Monday, January 24, 2011

Book Review: The Ghost Brigades by John Scalzi


Title: The Ghost Brigades

Author: John Scalzi

Publisher: TOR

Year: 2006

Page Count: 320 Pgs

OLD MAN’S WAR did something for me when I read it last year. It proved to me that sci-fi books don’t have to be super-hard SF with tropes that required a degree in astrophysics to understand, or be entirely based on politics. It proved to me that John Scalzi writes the kind of sci-fi I can not only enjoy, but  sci-fi that I can immerse myself in and escape.  Don’t get me wrong, I like my share of harder SF, but Scalzi just writes enjoyable fiction that can be ingested on so many other levels. Now when people ask me to recommend sci-fi, John Scalzi is one of the first names out of my mouth.

THE GHOST BRIGADES is Scalzi’s second book in the same universe of OLD MAN’S WAR. A universe where old people are drafted into the Colonial Defense Forces as humanity attempts to carve out its own niches in an ever-warring bunch of systems and planets. In the last book we were introduced to the Special Forces VIA John Perry’s love interest Jane Sagan. We found out that Special Forces are actually not live old people at all, but rather the consciousness of old people who died between when they signed up and had their brain scanned, and their subsequent military service and switch to new bodies. Therefore they are called the Ghost Brigades as they are technically...ghosts. This time around we don’t see John Perry, but rather we get more insight into Jane Sagan, and the Special Forces as a whole VIA our new protagonist, a Special Forces recruit named Jared Dirac. Jared is special because his consciousness is that of a traitorous scientist named Charles Boutin who gave BrainPal information to a race of aliens that are humanities enemy.

That’s where we start out, and what is great here is we get the same training process that John Perry went thorugh in the first half of OLD MAN’S WAR, but from the POV of Jared and the Special Forces. They are more connected and work more as a unit. They don’t have previous personalities in new bodies, and are essentially new constructs that have to be taught everything at a sped up rate.
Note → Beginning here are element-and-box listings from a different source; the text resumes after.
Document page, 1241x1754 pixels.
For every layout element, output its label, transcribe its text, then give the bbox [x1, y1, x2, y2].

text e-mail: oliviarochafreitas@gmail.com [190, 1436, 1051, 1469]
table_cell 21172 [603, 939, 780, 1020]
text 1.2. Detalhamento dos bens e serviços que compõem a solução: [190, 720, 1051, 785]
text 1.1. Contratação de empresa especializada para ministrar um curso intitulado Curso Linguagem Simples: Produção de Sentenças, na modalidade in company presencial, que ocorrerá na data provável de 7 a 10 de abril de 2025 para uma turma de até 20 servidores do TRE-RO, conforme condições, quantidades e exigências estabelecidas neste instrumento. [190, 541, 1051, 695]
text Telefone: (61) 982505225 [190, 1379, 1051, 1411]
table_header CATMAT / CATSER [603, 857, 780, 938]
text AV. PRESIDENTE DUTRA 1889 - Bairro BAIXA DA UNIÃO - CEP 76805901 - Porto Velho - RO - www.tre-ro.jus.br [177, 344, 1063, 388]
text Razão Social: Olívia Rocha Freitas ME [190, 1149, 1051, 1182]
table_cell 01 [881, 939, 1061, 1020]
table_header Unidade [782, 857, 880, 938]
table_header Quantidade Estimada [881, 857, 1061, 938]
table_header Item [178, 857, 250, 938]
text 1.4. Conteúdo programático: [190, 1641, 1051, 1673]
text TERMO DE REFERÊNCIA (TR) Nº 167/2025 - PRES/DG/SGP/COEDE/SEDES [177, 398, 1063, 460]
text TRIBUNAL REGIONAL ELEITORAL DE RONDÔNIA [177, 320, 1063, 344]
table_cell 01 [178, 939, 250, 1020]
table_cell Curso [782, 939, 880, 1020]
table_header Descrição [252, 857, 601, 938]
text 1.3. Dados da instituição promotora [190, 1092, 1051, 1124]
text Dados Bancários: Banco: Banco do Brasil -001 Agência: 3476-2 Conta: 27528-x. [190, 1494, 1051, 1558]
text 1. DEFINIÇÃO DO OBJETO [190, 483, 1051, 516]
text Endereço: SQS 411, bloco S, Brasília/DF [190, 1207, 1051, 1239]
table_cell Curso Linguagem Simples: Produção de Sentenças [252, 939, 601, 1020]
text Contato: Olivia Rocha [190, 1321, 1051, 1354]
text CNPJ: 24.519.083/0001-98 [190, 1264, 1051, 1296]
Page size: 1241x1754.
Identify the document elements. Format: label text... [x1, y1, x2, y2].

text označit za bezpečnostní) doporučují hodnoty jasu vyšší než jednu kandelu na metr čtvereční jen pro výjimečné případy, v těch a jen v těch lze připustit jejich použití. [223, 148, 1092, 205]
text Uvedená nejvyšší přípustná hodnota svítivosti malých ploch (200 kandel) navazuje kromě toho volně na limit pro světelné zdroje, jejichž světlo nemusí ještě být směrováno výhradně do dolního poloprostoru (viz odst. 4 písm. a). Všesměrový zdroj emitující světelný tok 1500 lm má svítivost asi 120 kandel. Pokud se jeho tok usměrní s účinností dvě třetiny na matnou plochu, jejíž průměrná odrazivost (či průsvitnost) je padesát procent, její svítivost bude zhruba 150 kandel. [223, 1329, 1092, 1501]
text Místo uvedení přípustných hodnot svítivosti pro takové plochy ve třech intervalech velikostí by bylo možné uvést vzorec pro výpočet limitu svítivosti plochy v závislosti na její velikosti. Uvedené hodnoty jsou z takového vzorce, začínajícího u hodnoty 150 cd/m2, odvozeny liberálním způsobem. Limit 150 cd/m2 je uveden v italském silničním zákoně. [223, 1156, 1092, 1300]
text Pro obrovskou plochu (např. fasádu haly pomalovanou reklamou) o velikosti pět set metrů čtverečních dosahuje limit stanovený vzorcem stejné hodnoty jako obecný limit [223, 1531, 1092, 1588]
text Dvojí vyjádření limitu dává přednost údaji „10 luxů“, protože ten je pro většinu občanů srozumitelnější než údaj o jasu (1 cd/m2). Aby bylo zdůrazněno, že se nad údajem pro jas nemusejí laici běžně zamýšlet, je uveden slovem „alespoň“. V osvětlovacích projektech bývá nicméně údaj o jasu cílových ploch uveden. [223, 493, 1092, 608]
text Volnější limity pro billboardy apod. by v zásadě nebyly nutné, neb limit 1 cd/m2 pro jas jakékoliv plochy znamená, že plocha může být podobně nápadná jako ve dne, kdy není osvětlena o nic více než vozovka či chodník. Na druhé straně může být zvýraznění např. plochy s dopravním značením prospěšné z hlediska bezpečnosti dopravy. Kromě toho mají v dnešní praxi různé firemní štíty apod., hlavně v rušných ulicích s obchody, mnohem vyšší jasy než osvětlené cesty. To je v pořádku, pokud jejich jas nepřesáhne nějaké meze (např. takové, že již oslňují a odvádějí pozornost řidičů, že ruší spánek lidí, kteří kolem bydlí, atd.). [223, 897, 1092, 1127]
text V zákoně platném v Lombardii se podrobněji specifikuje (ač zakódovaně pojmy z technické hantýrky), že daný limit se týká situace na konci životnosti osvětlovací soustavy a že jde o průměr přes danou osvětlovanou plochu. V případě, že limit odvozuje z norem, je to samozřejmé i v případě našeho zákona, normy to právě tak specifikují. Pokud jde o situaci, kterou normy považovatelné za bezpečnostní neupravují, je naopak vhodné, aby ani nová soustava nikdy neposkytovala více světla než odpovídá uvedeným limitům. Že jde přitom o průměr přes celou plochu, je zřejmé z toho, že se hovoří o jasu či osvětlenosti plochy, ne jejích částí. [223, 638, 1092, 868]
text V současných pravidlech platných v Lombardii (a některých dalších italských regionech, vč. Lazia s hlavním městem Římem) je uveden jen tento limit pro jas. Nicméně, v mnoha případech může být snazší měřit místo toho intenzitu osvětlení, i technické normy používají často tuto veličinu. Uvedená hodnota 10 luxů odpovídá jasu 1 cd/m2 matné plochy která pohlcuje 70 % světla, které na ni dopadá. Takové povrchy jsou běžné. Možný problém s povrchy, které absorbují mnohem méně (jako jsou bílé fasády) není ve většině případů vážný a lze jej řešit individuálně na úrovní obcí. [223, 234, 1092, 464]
So you have soldiers who are only a year or two old that are weaned on only war and interacting as a mind-connected unit. It presents such an interesting look at the same things we saw in the first book from a completely different perspective and to me that was ingenious. Something that could have felt boring and repetitive, feels instead fresh and new.

As the second half of the book takes off Boutin’s memories start to surface within Jared and the CDF scientists and commanders hope to be able to control him and find out just why Boutin defected and what the other side knows. Jared finds himself going through a few transformations, some of which get him very close to Boutin himself, and what is very interesting here is watching Jared’s reactions to these situations and wondering if this was happening to me, how would I feel? Sagan is well used as a character and we get a lot more insight into her feelings, her way of thinking and we see just why John Perry ended up so attached to her (beyond the obvious that is). Jared really is the shining beacon in this book though. For a book that is a lot about human consciousness and how the brain thinks and how a brain would interpret the soul of another person entering into a new body…it is a surprisingly enthralling read. I found that the actions sequences were great, but that I was just as interested in the quieter, conversation-based scenes. In fact, this book has oodles more emotion infused into it than its predecessor. The last section contains some of the most heroic, heartfelt and genuinely human scenes in any sci-fi I have yet read. This is definitely Scalzi’s strength as his stories’ attachment to humanity and all that entails. The inclusion, for example, of a child’s stuffed Babar toy as part of the narrative makes for one of the more touching scenes of the book, and it also serves in one of the more caustic ones. 

THE GHOST BRIGADE builds on the first book, and achieves a whole new level for me of interest and excitement. There is believability about the science involved in these books, and Scalzi is adept at talking about his tech in layman’s terms that not only makes it easier to understand, but fun to read about. Contained herein is also the strains of a melody that will make up a longer thread arc for the other books in the series. Mysteries about the Conclave and the CDF and CU’s  true purposes are yet to be revealed, but more light is shed on those and I am sure they will play a bigger role in the other two books.

Scalzi, with his VERY readable books, has fast-tracked his way to the top of my sci-fi author list. THE GHOST BRIGADES is a well thought out, clever and exciting read that qualifies as one of those damn books that keeps you up long past your bedtime and makes you late for work in the morning…but to be honest I am totally not complaining!

I wholeheartedly look forward to the next book THE LAST COLONY.

2 comments:

  1. Don't know if you've read it or not, but if you are in the mood for some "harder SF" I would seriously recommend "The Gods Themselves" by Isaac Asimov. The scientific premise of the book is both amazingly simple and very complex at the same time.

    Conceptually breathtaking.

    ReplyDelete
  2. Sounds good Anonymous. I've only read Asimov's robot books, so I might be in the market for something else by the man. will check it out!